Inverse GCD and LCM Problem

Dr. Hanks is a renowned expert in the biotech field. His son, Hankson, after school, ponders an interesting "inverse problem" related to greatest common divisors (GCD) and least common multiples (LCM). In class, the teacher explained how to compute the GCD of two positive integers \(c_1\) and \(c_2\) and the LCM of the same two numbers. Now, Hankson considers the following inverse problem: Given four positive integers \(a_0, a_1, b_0, b_1\), find the number of positive integers \(x\) that satisfy both conditions:

1. \(\gcd(x, a_0) = a_1\).
2. \(\operatorname{lcm}(x, b_0) = b_1\).

Note that it is possible that no such \(x\) exists, or there might be several solutions. Your task is to count the number of \(x\) that meet the above two conditions.
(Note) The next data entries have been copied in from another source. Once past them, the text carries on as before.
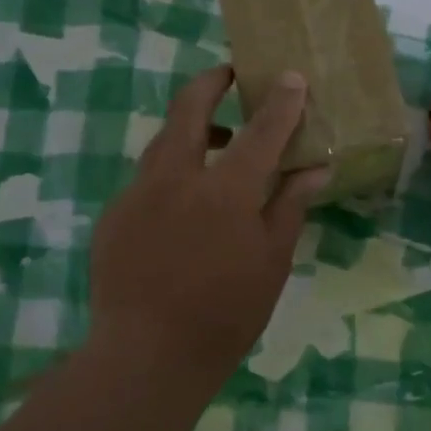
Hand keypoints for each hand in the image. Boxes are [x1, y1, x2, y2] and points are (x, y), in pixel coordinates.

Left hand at [88, 65, 328, 390]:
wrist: (146, 356)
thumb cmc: (226, 312)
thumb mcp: (272, 260)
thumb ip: (290, 206)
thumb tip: (316, 168)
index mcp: (225, 190)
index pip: (260, 132)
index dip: (280, 102)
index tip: (290, 76)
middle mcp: (176, 178)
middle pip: (189, 109)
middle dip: (211, 82)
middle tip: (229, 73)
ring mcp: (138, 194)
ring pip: (162, 141)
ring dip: (189, 127)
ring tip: (216, 141)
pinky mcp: (114, 215)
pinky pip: (146, 178)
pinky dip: (171, 172)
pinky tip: (183, 203)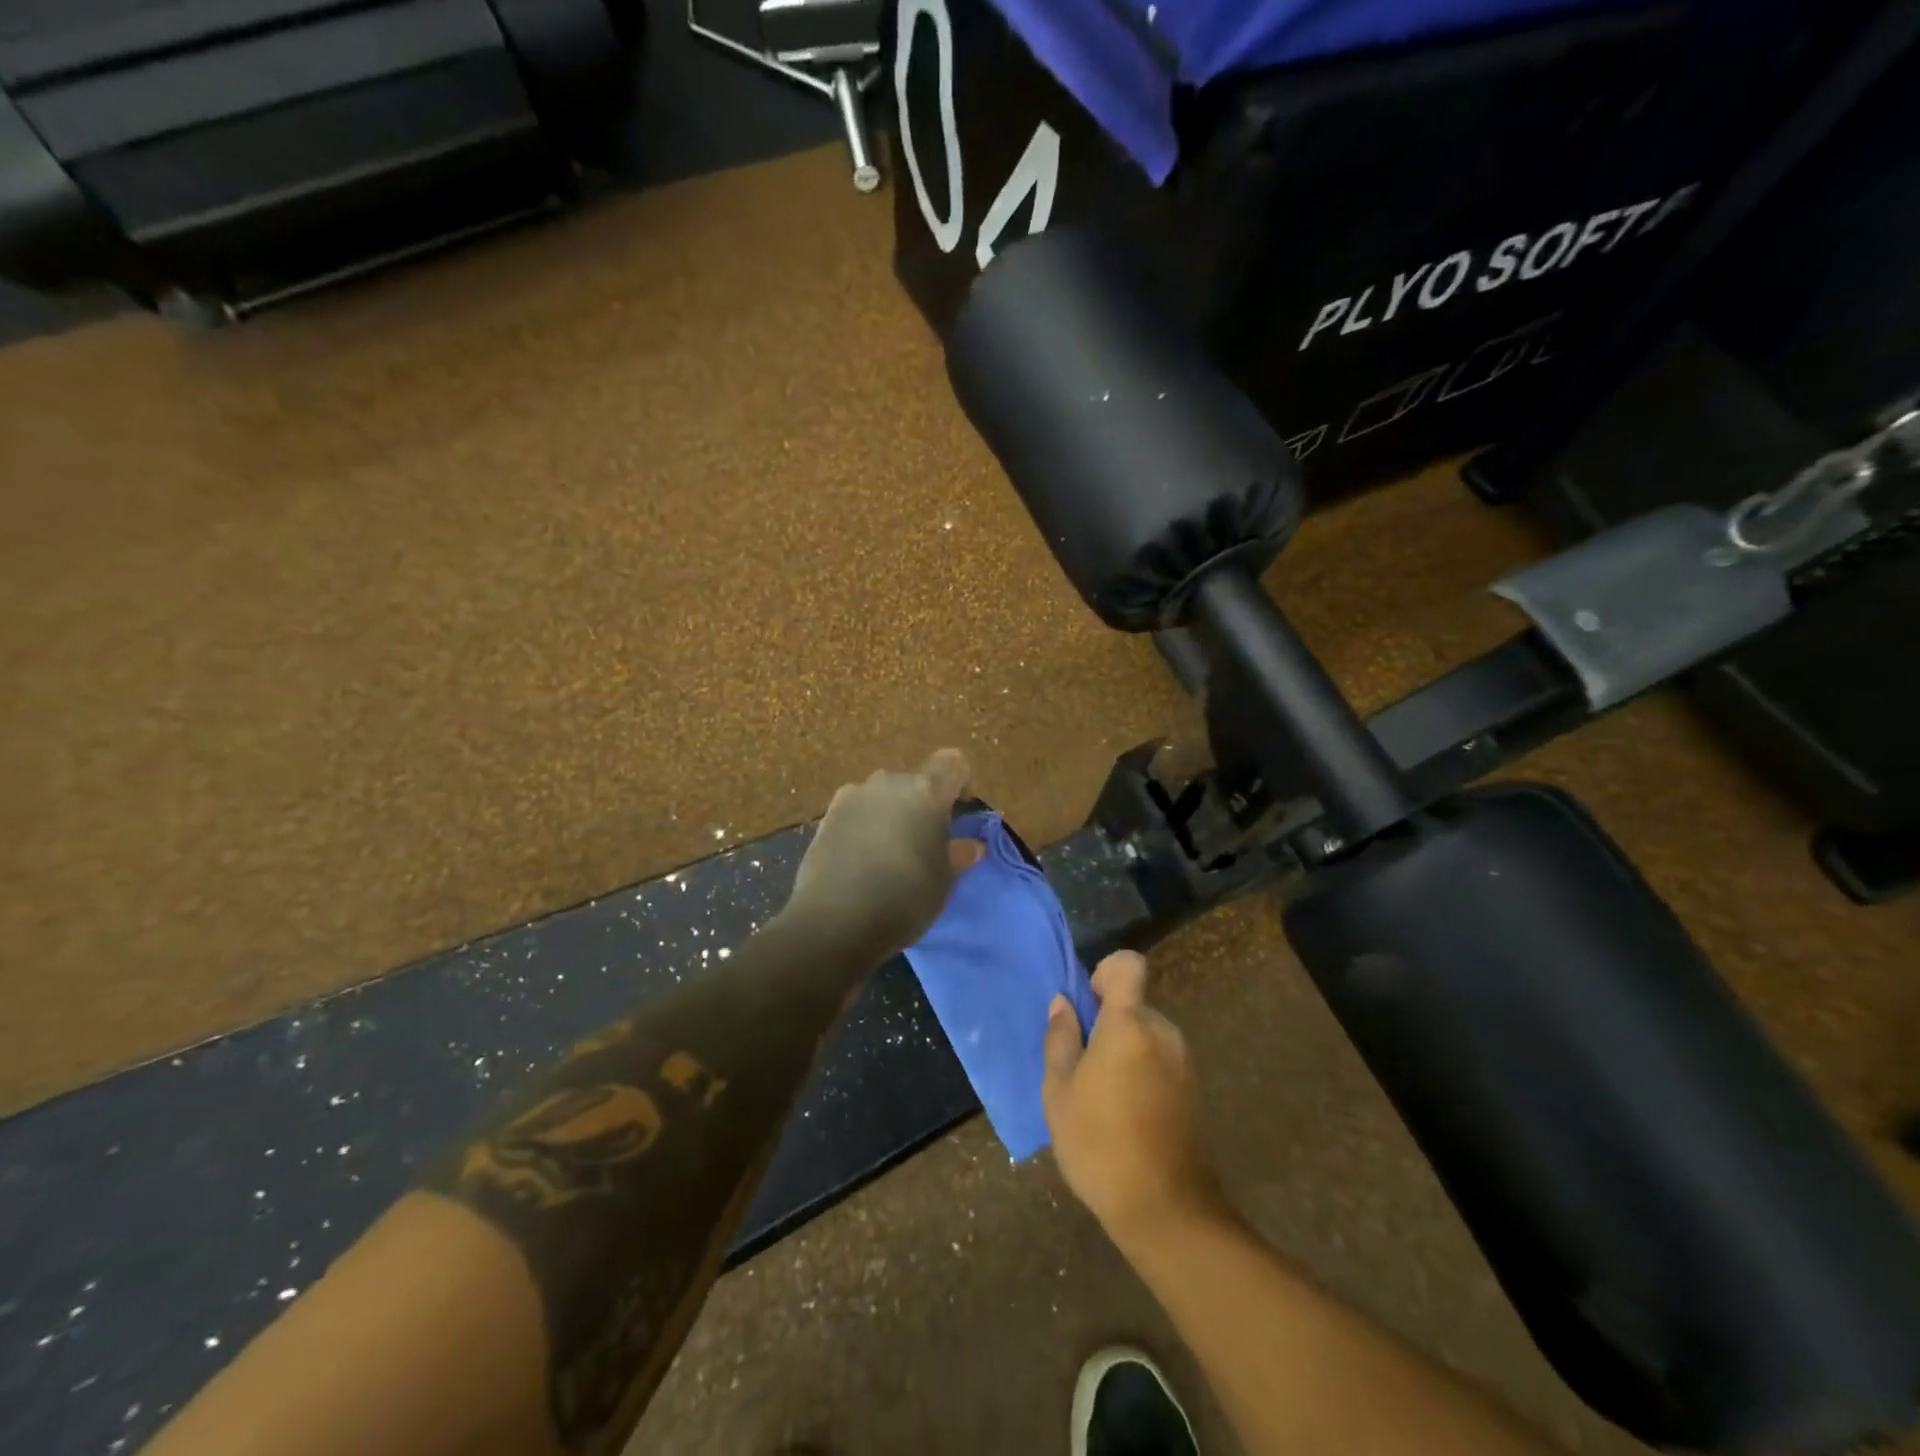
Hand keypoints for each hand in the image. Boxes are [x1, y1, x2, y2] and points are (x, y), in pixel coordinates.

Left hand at [784, 749, 983, 961]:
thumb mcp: (944, 882)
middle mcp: (889, 782)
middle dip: (924, 805)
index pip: (953, 763)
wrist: (835, 921)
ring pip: (884, 795)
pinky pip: (857, 810)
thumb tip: (972, 845)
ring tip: (889, 853)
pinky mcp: (827, 815)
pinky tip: (861, 858)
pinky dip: (865, 824)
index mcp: (926, 791)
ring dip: (892, 813)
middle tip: (925, 843)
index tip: (960, 813)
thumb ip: (960, 855)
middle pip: (916, 781)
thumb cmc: (904, 898)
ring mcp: (853, 796)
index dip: (961, 782)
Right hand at [1043, 951, 1223, 1244]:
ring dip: (1122, 1048)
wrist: (1165, 1210)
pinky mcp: (1192, 1088)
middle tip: (1080, 1064)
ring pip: (1144, 1033)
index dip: (1104, 973)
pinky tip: (1122, 1112)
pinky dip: (1139, 1069)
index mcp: (1129, 1024)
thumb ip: (1060, 1039)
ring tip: (1098, 1094)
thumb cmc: (1099, 1144)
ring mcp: (1182, 1061)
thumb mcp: (1060, 1092)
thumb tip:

Important: It is guaranteed that any formulas in the problem statement use \(\LaTeX\) for formatting.

inputFormat

The input consists of a single line with four space-separated positive integers: \(a_0\), \(a_1\), \(b_0\), \(b_1\).

Note: It is expected that \(a_1\) divides \(a_0\) and \(b_0\) divides \(b_1\). If these conditions are not met, then no solution exists.

outputFormat

Output a single integer indicating the number of positive integers \(x\) that satisfy both conditions.

sample

2 1 3 6

0